Neurotrope has finished dosing and monitoring patients in a Phase 2 clinical trial to evaluate Bryostatin-1, the company’s lead drug candidate for treatment of moderate to severe Alzheimer’s disease.
The randomized, double-blind, placebo-controlled, Phase 2 clinical trial (NCT02431468) is assessing the safety, tolerability and efficacy of bryostatin-1 in 148 people with Alzheimer’s. Patients underwent a 12-week treatment with Bryostatin-1, followed by a 30-day post-treatment evaluation.
The trial’s primary efficacy endpoint is the post-treatment change on the Severe Impairment Battery, a scale assessment widely used in Alzheimer’s drug trials. Secondary efficacy endpoints will include “Activities of Daily Living,” “Neuropsychiatric Inventory” and “Mini-Mental State Exam.”

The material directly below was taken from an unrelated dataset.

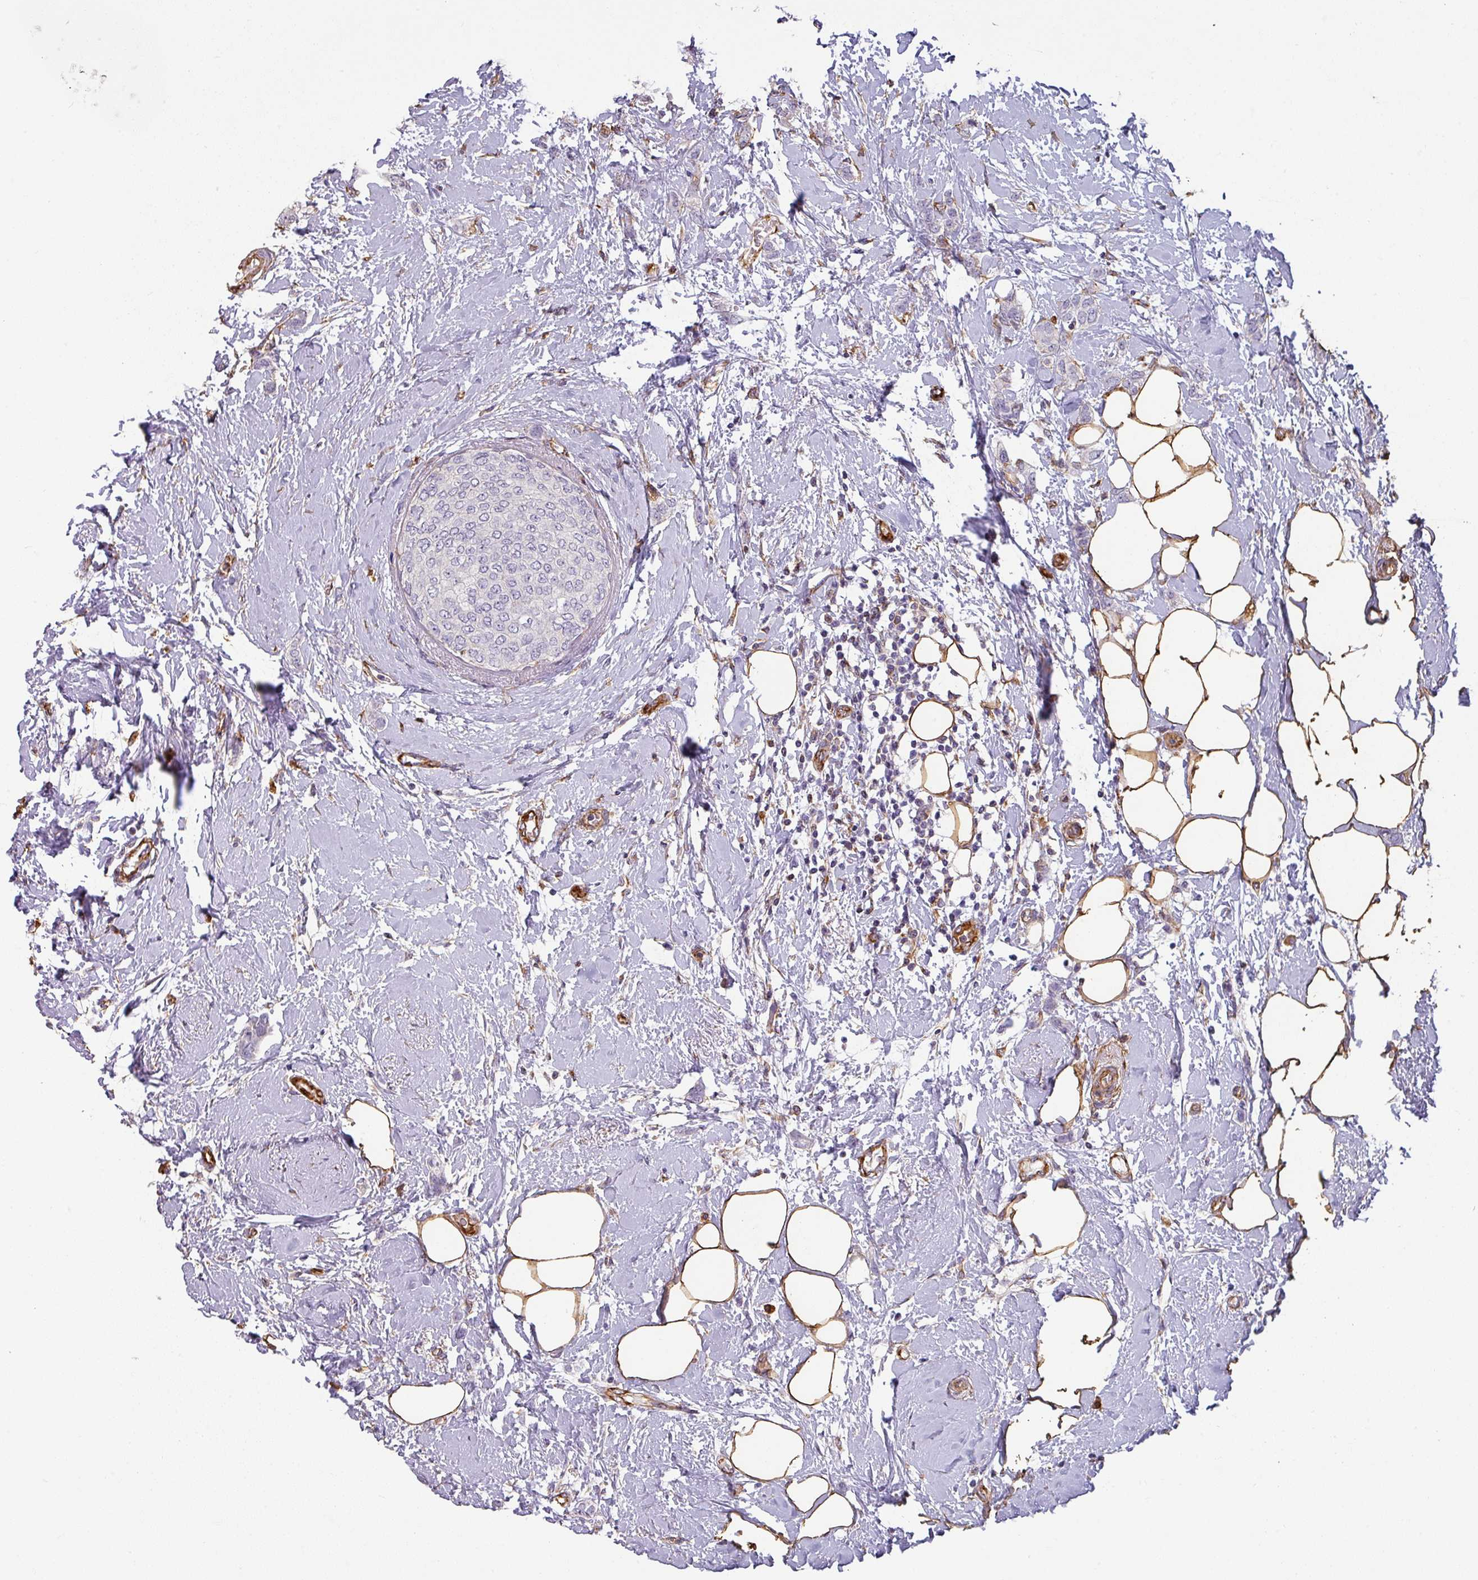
{"staining": {"intensity": "negative", "quantity": "none", "location": "none"}, "tissue": "breast cancer", "cell_type": "Tumor cells", "image_type": "cancer", "snomed": [{"axis": "morphology", "description": "Duct carcinoma"}, {"axis": "topography", "description": "Breast"}], "caption": "This is an immunohistochemistry (IHC) image of human breast cancer (intraductal carcinoma). There is no staining in tumor cells.", "gene": "ZNF280C", "patient": {"sex": "female", "age": 72}}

This study follows a now completed Phase 1/2 clinical trial (NCT02221947) that evaluated the preliminary safety, efficacy, biological effects and properties of Bryostatin-1 in 15 patients with Alzheimer’s.
Neurotrope CEO Susanne Wilke said she was “very pleased” with the study, which took only 13 months from start to finish.
“A reversal of Alzheimer’s progression would represent a major step forward in the treatment of Alzheimer’s dementia patients after years of failed previous trials by other companies and institutions that predominantly targeted amyloid plaque or tau neurofibrillary tangles,” Wilke said in a press release. “Those trials, thus far, have not achieved a significantly reduced rate of decline or improved cognition in any group of patients diagnosed with Alzheimer’s dementia — mild, moderate or severe.”
Daniel Alkon, MD, president and chief scientific officer of the New York-based biopharmaceutical company, said that although the pathologic hallmarks of Alzheimer’s — extracellular plaques and intracellular tangles at autopsy — are essential in identifying people who in fact had the disease, plaques and tangles are not closely related to functional decline.
“In contrast, the loss of synaptic networks has been found, with numerous autopsy studies, to correlate with the severity of cognitive dysfunction and disease progression,” he said. “We at Neurotrope believe that the regenerative effects of Bryostatin’s treatment on the synapses, as well as Bryostatin’s prevention of amyloid and plaque deposition, may not just reduce but potentially reverse the symptoms by addressing for the first time many of the major early causes of this devastating disease.”
Bryostatin-1 is a protein kinase C (PKC) modulator. Neurotrope said that in studies with Alzheimer’s animal models, it was shown to be effective for restorative synaptogenesis (generation of new synapses, or connections between neurons), prevention of neuronal death, and anti-amyloid, anti-tau metabolism (the two proteins connected to Alzheimer’s), offering the potential to improve cognition, memory and behavior in patients.